FIG. 20 shows an example illustrating the usefulness of such data augmentation. Referring to the previous selection scheme, the target operator is “Line”, connected to two operators, namely “Point” and “Plane” (shortened names). With a first data augmentation, the dataset creation may obtain three selection instead of one:

• • Possible selection 1: “point” operator and “plane” operator;
  • Possible selection 2: “point” operator alone;
  • Possible selection 3: “plane” operator alone.

These three selections can lead to the “line” target operator.

Moreover, it may be useful to take into account the order of the operators in the multiple selection (“point then plane” or “plane then point” here) which, if not considered, may change the prediction depending on whether the architecture of the neural network is sensitive to this ordering or not (which is the case for the architecture of FIG. 12).

Doing so, the dataset creation of the tested implementation managed to increase considerably the size of the dataset for the “multiple selections” case as well as the precision and robustness of the Deep Learning model.

Thus, a second data augmentation results, for the same example, in four possible selections (instead of three):

• • Possible selection 1: “point” operator and “plane” operator.
  • Possible selection 1a: “plane” operator and “point” operator.
  • Possible selection 2: “point” operator alone.
  • Possible selection 3: “plane” operator alone.

Neural networks may take scalar values (numbers) as input data.
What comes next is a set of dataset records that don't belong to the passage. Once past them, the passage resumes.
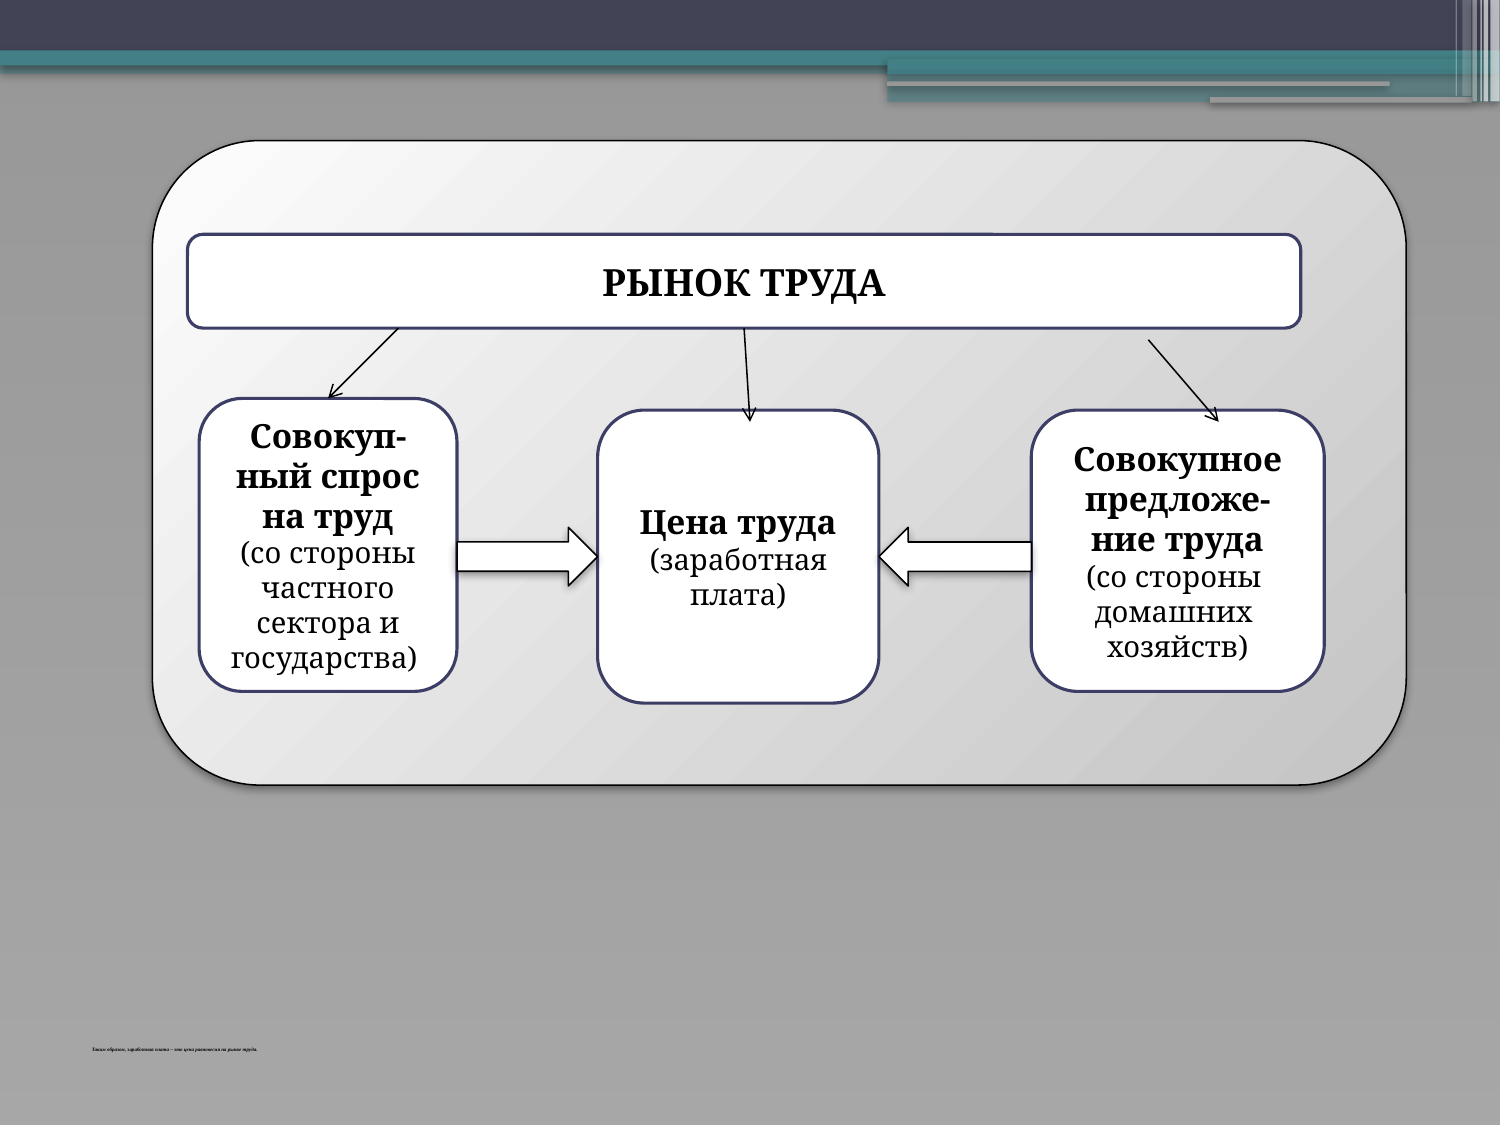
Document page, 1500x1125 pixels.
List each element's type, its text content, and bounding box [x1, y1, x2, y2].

text_box Совокуп-ный спрос на труд (со стороны частного сектора и государства) [197, 396, 459, 693]
text_box [151, 139, 1408, 786]
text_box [327, 327, 399, 399]
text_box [1142, 345, 1225, 417]
text_box Цена труда (заработная плата) [596, 408, 881, 705]
text_box Совокупное предложе-ние труда (со стороны домашних хозяйств) [1029, 408, 1326, 693]
title Таким образом, заработная плата – это цена равновесия на рынке труда. [76, 808, 1420, 1079]
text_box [699, 371, 795, 379]
text_box [456, 526, 599, 587]
text_box РЫНОК ТРУДА [185, 232, 1303, 330]
text_box [878, 526, 1033, 587]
Thus, the dataset creation may comprise converting the data in a compatible format for the models. This may be performed via indexing. In separate indexes, the dataset creation may associate operators and connectors (inputs and outputs) to numbers, passed to the AI models.

FIG. 21 shows an extract of the indexing of output connectors of operators, with the index on the left column, and the operator/connector name on the right column. For example, the output “zx” of the operator “RefElements” (giving the canonical planes—xy, yz, zx—and origin—O— of the 3D space) has an index of 1. “1” is given to the AI models, standing for “RefElements| zx”.

When the Designs are processed, indexes generated, etc., the training of the models can start. For each model, the training may provide it with input data (appropriate to the model) and observe the outputted prediction. Afterwards, the training may compare this prediction with the desired result related to this input, and use gradient descent and the softmax function to modify the weights of the Deep Learning model to converge to a final correct result.

FIG. 22 shows the results of the training for the “multiple selections” model. The loss score was 1.3811 and the precision score was 71.27%. The learning curve is quite smooth, and the results of loss and accuracy are correct.

These are very good results considering the fact that they are based on the number of times the model gave the desired operator exactly on first position. However, in a real-world application, the designing method may display the first(e.g., five) operators predicted by the model, ranked by highest probability.

FIG. 23 shows updated results if one changes the success criteria by considering that the prediction is a success if the desired operator is in the first five suggestions instead. With this approach, the following results were obtained (desired operator in first five suggestions):

• • Number of predictions made: 6,028 predictions.
  • Number of successful predictions: 4,911 predictions.
  • Number of failed predictions: 1,117 predictions.
  • Accuracy of suggestions: 81.47%.

An API may integrate the model into the application, by extracting the information of the user selection, using it to make a prediction, and finally, showing the predicted suggestions to the user.

FIG. 24 shows such an example of suggestion 500 of operators which may be predicted and then displayed at S50, after a multiple selection of (the output connectors) of two point operators and one plane operators have been selected by the user.